Unravel 2 (Xbox One, PS4 and PC, £16.19)
ONE of the surprise announcements at this year’s E3 was that Unravel was getting a sequel. The bigger news was that Coldwood Interactive released the game after the EA conference. Yarny is back but this time he is part of a couch co-op game, so you and a friend can tackle the journey together. Fans of the first game will know what to expect — a blend of light story-telling and solid puzzle platforming.

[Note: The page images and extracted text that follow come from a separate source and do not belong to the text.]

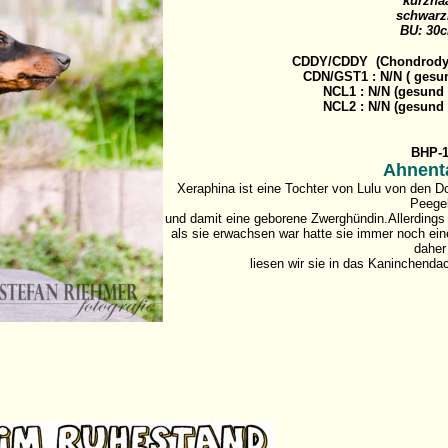
kurzha
schwarz
BU: 30
CDDY/CDDY (Chondrodyst
CDN/GST1 : N/N ( gesund
NCL1 : N/N (gesund -
NCL2 : N/N (gesund -
BHP-
Ahnent
Xeraphina ist eine Tochter von Lulu von den 
Peege
und damit eine geborene Zwerghündin.Allerdings 
als sie erwachsen war hatte sie immer noch ei
daher
liesen wir sie in das Kaninchend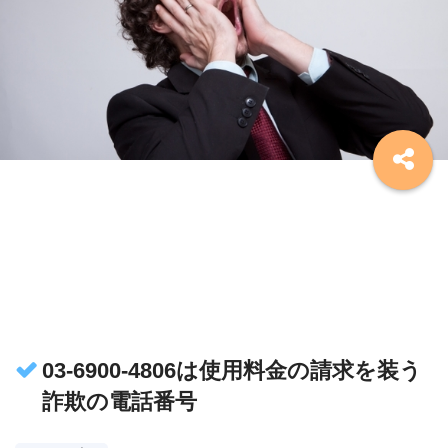
03-6900-4806は使用料金の請求を装う
詐欺の電話番号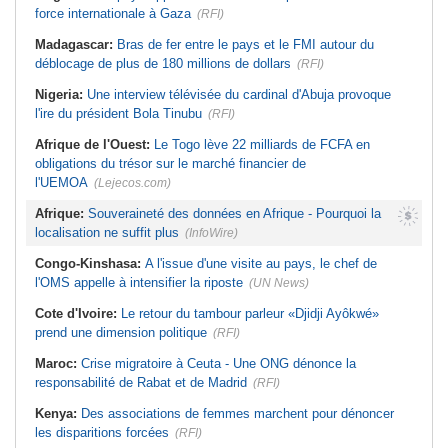
force internationale à Gaza
(RFI)
Madagascar:
Bras de fer entre le pays et le FMI autour du
déblocage de plus de 180 millions de dollars
(RFI)
Nigeria:
Une interview télévisée du cardinal d'Abuja provoque
l'ire du président Bola Tinubu
(RFI)
Afrique de l'Ouest:
Le Togo lève 22 milliards de FCFA en
obligations du trésor sur le marché financier de
l'UEMOA
(Lejecos.com)
Afrique:
Souveraineté des données en Afrique - Pourquoi la
localisation ne suffit plus
(InfoWire)
Congo-Kinshasa:
A l'issue d'une visite au pays, le chef de
l'OMS appelle à intensifier la riposte
(UN News)
Cote d'Ivoire:
Le retour du tambour parleur «Djidji Ayôkwé»
prend une dimension politique
(RFI)
Maroc:
Crise migratoire à Ceuta - Une ONG dénonce la
responsabilité de Rabat et de Madrid
(RFI)
Kenya:
Des associations de femmes marchent pour dénoncer
les disparitions forcées
(RFI)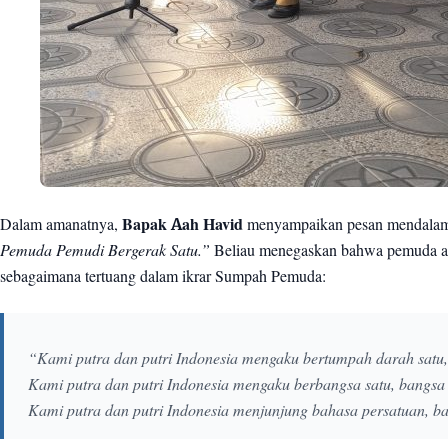
Dalam amanatnya,
Bapak Aah Havid
menyampaikan pesan mendalam
Pemuda Pemudi Bergerak Satu.”
Beliau menegaskan bahwa pemuda adal
sebagaimana tertuang dalam ikrar Sumpah Pemuda:
“Kami putra dan putri Indonesia mengaku bertumpah darah satu, 
Kami putra dan putri Indonesia mengaku berbangsa satu, bangsa 
Kami putra dan putri Indonesia menjunjung bahasa persatuan, b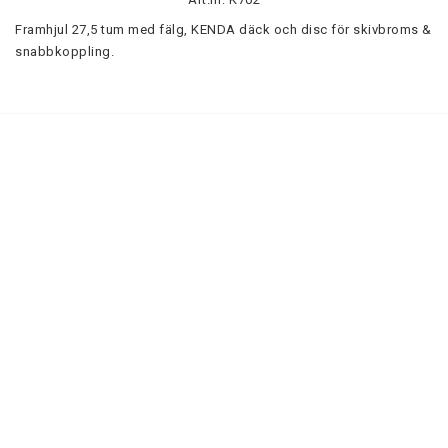
Framhjul 27,5 tum med fälg, KENDA däck och disc för skivbroms & 
snabbkoppling.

The tale focuses on two young runaways, but the story often fades into the background over the seven levels. And the co-op doesn’t prevent you attacking it on your own. However, the most fun is when you have a friend — it raises the game a few levels and there is no better feeling than beating a puzzle through team-work. You jump, swing and climb your way through some truly beautiful levels from grim, rain-soaked streets to lush forests. It’s all backed up by a soundtrack that delivers awe and a sense of tension in equal measures and you can’t help but fall for Yarny’s charms. You can even customise his colour and the shape of his head to personalise your adventure. Finish the main tale and there are 20 challenge levels that will test your skills to the limit. They add a wedge of replay value.
This a strong return. It has built on what was good in the original. The only down side is that it is crying out for online options. Couch co-op is fun, but not everyone has friends close by.

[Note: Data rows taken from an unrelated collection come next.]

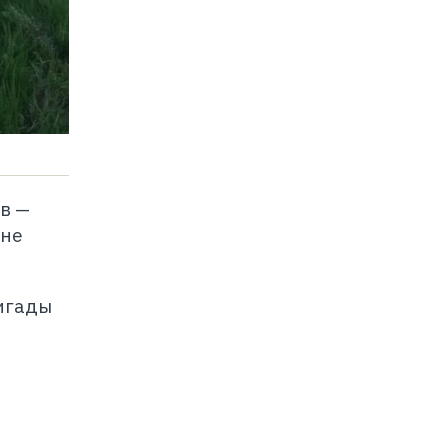
в —
 не
ригады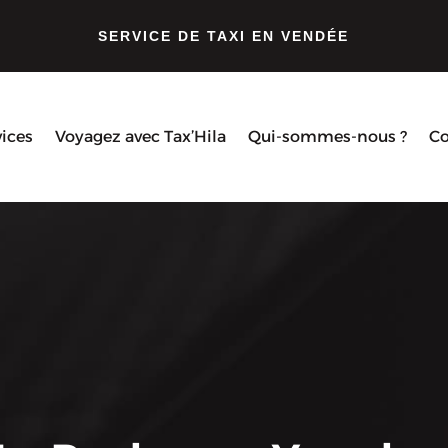
SERVICE DE TAXI EN VENDÉE
vices
Voyagez avec Tax’Hila
Qui-sommes-nous ?
Co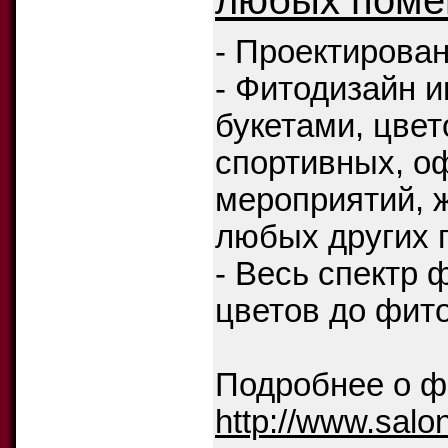
любых пом
- Проектирован
- Фитодизайн 
букетами, цве
спортивных, о
мероприятий, 
любых других 
- Весь спектр 
цветов до фит
Подробнее о ф
http://www.salo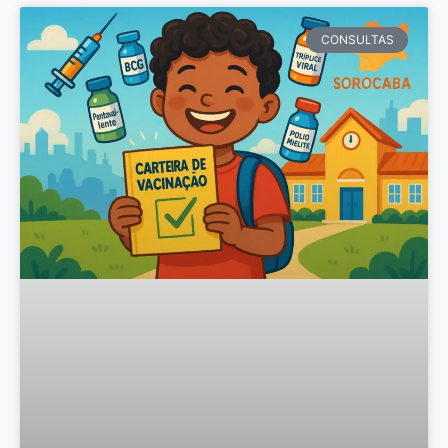
CONSULTAS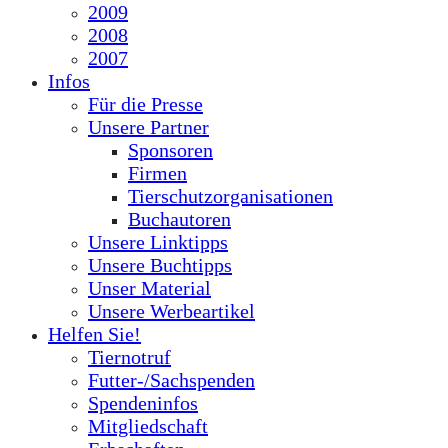
2009
2008
2007
Infos
Für die Presse
Unsere Partner
Sponsoren
Firmen
Tierschutzorganisationen
Buchautoren
Unsere Linktipps
Unsere Buchtipps
Unser Material
Unsere Werbeartikel
Helfen Sie!
Tiernotruf
Futter-/Sachspenden
Spendeninfos
Mitgliedschaft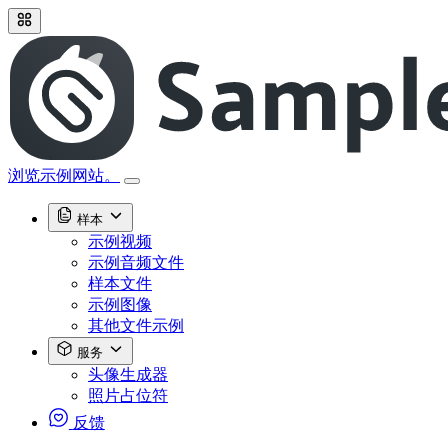
浏览示例网站。
样本
示例视频
示例音频文件
样本文件
示例图像
其他文件示例
服务
头像生成器
照片占位符
反馈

Far Cry 3 Classic Edition (Xbox One, PS4 and PC, £24.99)
FAR Cry 3 has been lauded by many as the best game in the series so far, so it’s no surprise that Ubisoft have given it a re-release with the Classic touch. You and a group of friends are on a gap-year holiday but your pals get kidnapped by pirates. Meet Vaas, one of the best bad guys in gaming history. To say he has a few screws loose is an understatement — he shoots your brother and you escape into the jungle and launch a 16 to 17-hour bid to release your friends.
There is all the usual fare, like climbing towers to unlock maps and having to hunt to get skins to upgrade your kit. If you played Far Cry 5 then you will have a dilemma. That game evolved the core gameplay, so this is a trip back in time. That is a bit of a pain because constantly climbing towers just feels like you are filling in time. As this is a re-release the HD treatment is very light so don’t expect stunning new looks, and it is a shame that the Blood Dragon DLC is not included.
It is a halfway house — it is still a good game in its own right but there is nothing new. However, if this has passed you by in the past then you’re in for a treat.
Shaq Fu: A Legend Reborn (Xbox One, PS4 ,PC and Switch, £15.99)
SHAQUILLE O’Neal has had a rollercoaster ride when it comes to gaming, but the larger-than-life basketball player is back with a bang here. This started out life as a Crowdfunding project at Indiegogo — and raised $458,884 from just 1,339 fans. It is a side-scrolling beat-em-up in the same vein as Streets Of Rage, but this has no pretensions — expect lots of cheesy one- liners and dodgy gags over three hours.
You are a Shaq who has been raised in China and is a kung-fu master. Your village is attacked and you are out for revenge over a number of stages and boss fights. It’s justice Shaq-style. It is good fun but, like similar games, it can get repetitive fairly quickly. They have tried to freshen it up with sections where you can turn into a robot and a . . . er…cactus. The motley group of enemies include kilted soldiers with GERMAN accents. There is plenty of chunky cartoon colour in the graphics and the animated cut scenes and the main theme being sung by Shaq is a highlight.
Shaq Fu: A Legend Reborn will make fans smile but some of the gags could upset a few people. This won’t blow you away, but it is a short, sharp blast of fun to be had, even if the price is a bit steep at the moment for what you get.